··· Source information ···

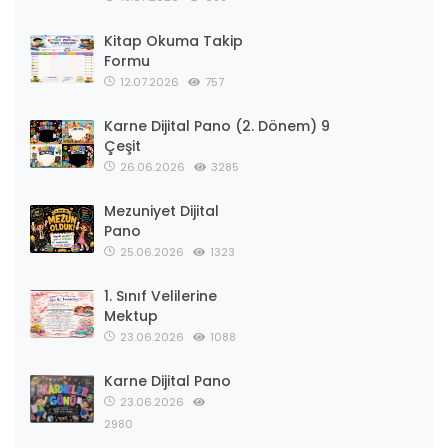
Kitap Okuma Takip
Formu
12.07.2026
757
Karne Dijital Pano (2. Dönem) 9
Çeşit
26.06.2026
3285
Mezuniyet Dijital
Pano
25.06.2026
1323
1. Sınıf Velilerine
Mektup
23.06.2026
1088
Karne Dijital Pano
23.06.2026
2980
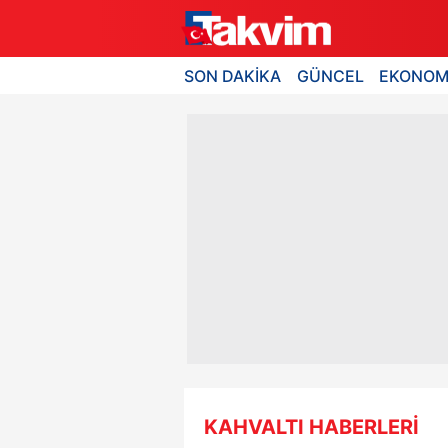
SON DAKİKA
GÜNCEL
EKONOM
KAHVALTI HABERLERİ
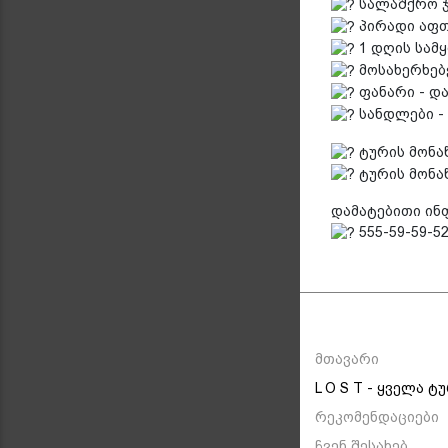
სალაშქრო ჯო
პირადი აფთი
1 დღის სამყ
მოსახერხებ
ფანარი - დ
სანდლები - 
ტურის მონა
ტურის მონა
დამატებითი ინ
555-59-59-52 
მთავარი
L O S T - ყველა ტ
რეკომენდაციები
ჩვენ შესახებ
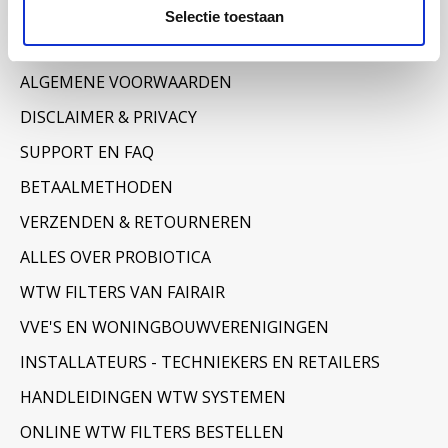
Informatie
Selectie toestaan
OVER ONS
ALGEMENE VOORWAARDEN
DISCLAIMER & PRIVACY
SUPPORT EN FAQ
BETAALMETHODEN
VERZENDEN & RETOURNEREN
ALLES OVER PROBIOTICA
WTW FILTERS VAN FAIRAIR
VVE'S EN WONINGBOUWVERENIGINGEN
INSTALLATEURS - TECHNIEKERS EN RETAILERS
HANDLEIDINGEN WTW SYSTEMEN
ONLINE WTW FILTERS BESTELLEN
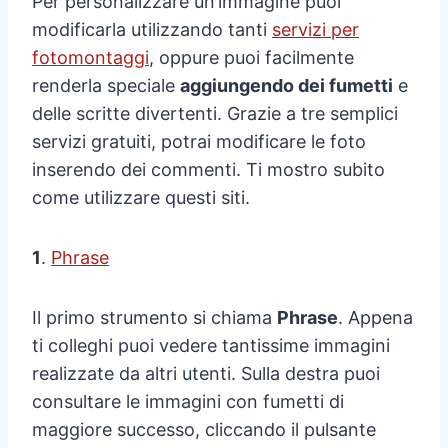
Per personalizzare un’immagine puoi
modificarla utilizzando tanti
servizi per
fotomontaggi
, oppure puoi facilmente
renderla speciale
aggiungendo dei fumetti
e
delle scritte divertenti. Grazie a tre semplici
servizi gratuiti, potrai modificare le foto
inserendo dei commenti. Ti mostro subito
come utilizzare questi siti.
1
.
Phrase
Il primo strumento si chiama
Phrase
. Appena
ti colleghi puoi vedere tantissime immagini
realizzate da altri utenti. Sulla destra puoi
consultare le immagini con fumetti di
maggiore successo, cliccando il pulsante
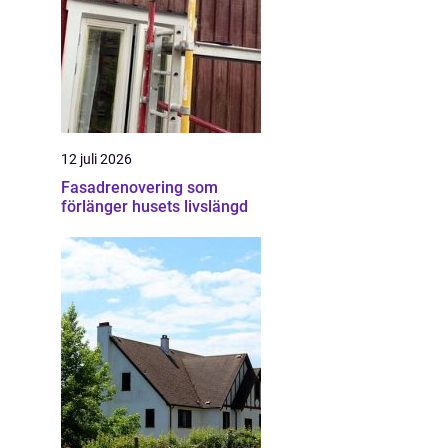
12 juli 2026
Fasadrenovering som
förlänger husets livslängd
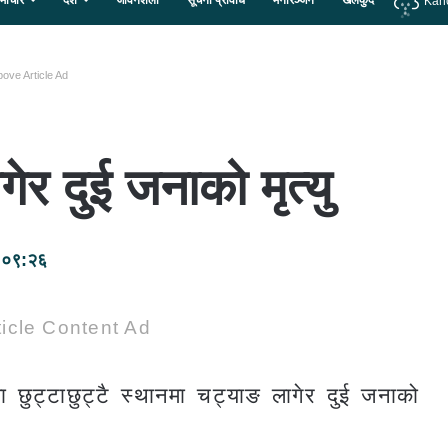
माचार
देश
जीवनशैली
सूचना प्रविधि
मनोरञ्जन
खेलकुद
Kan
ove Article Ad
गेर दुई जनाको मृत्यु
 ०९:२६
icle Content Ad
 छुट्टाछुट्टै स्थानमा चट्याङ लागेर दुई जनाको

···

What needs to be done
Pull out every line above that contains the string "immagini". Uppercase and lowercase letters must match.

Exercise solution
ti colleghi puoi vedere tantissime immagini
consultare le immagini con fumetti di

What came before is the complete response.